In these circumstances, the case of Dean v Phung [2012] NSWCA 223 is more relevant. In that case, the plaintiff was injured at his job when a piece of timber struck him on the chin causing relatively minor injuries to his front teeth. His employer arranged for him to see a dental surgeon. Over about 12 months and 53 visits, the dentist carried out root canal therapy and fitted crowns on all of the appellant’s teeth. The dentist told the plaintiff these procedures were necessary, but in fact, the dentist deceived the plaintiff because the procedures were not required – the dentist was performing them just to obtain payment. The Court found that even though the plaintiff agreed to the procedures, his consent was invalid because he ‘was not aware of the nature and character of the dental acts: he believed that they constituted dental treatment that the practitioner regarded as necessary or appropriate. In fact, when the practitioner’s state of mind is taken into account, that was not their character. They were acts designed to generate income for the practitioner.’ Without making any allegations as to Dr Gordon’s motivations for the surgeries he performed, it may be that cases like Dean v Phung could be used to argue that Dr Gordon’s patients did not give genuine consent, thus making Dr Gordon liable for battery.

Using cases like Candutti v ACT Health and Dean v Phung, it’s possible that a person who has their organs removed unnecessarily could successfully sue in battery, but it will depend on the precise facts of their situation and exactly what they consented to.

Traditionally though, Australian courts have treated failures to provide adequate information as a matter for the tort of negligence rather than the tort of battery. In other words, the law typically distinguishes between no consent at all (which typically invokes battery) and poorly informed consent (which typically invokes negligence). Battery usually focuses on the absence of permission whereas negligence focuses on whether the doctor acted with reasonable care in diagnosing, providing information, and recommending surgery in the first place.

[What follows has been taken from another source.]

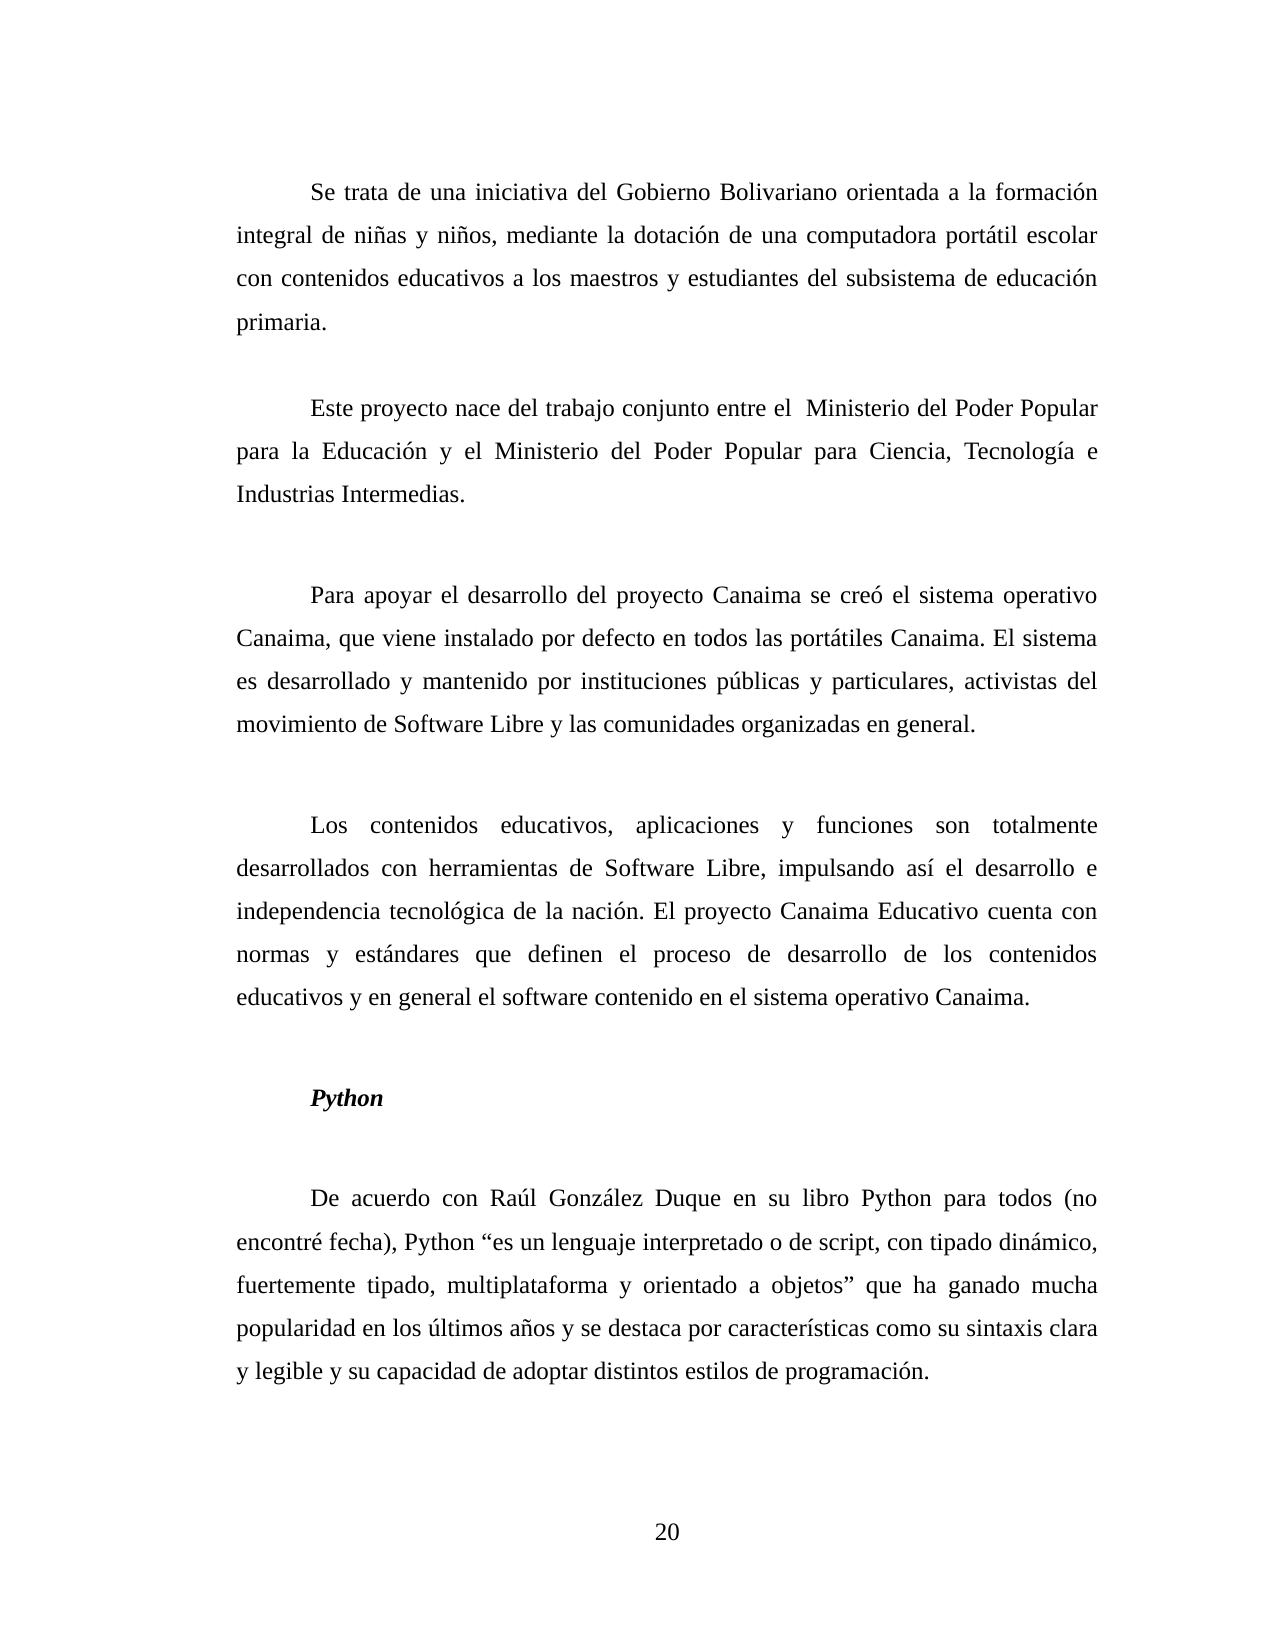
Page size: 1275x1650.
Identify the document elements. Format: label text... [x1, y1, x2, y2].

So in cases like this, battery will usually only succeed if the patient can show that the procedure performed was fundamentally different from what they agreed to, or that there was no real consent at all because the true character of the procedure was misrepresented. If the complaint is that the surgery should never have been recommended, the plaintiff may have a stronger claim in negligence.

Note that the content of this blog does not apply in all jurisdictions, does not constitute legal advice, and should not be relied upon. You should seek legal advice in relation to any particular matters you may have. All opinions expressed are our own, not necessarily those of any organisations with which we are connected.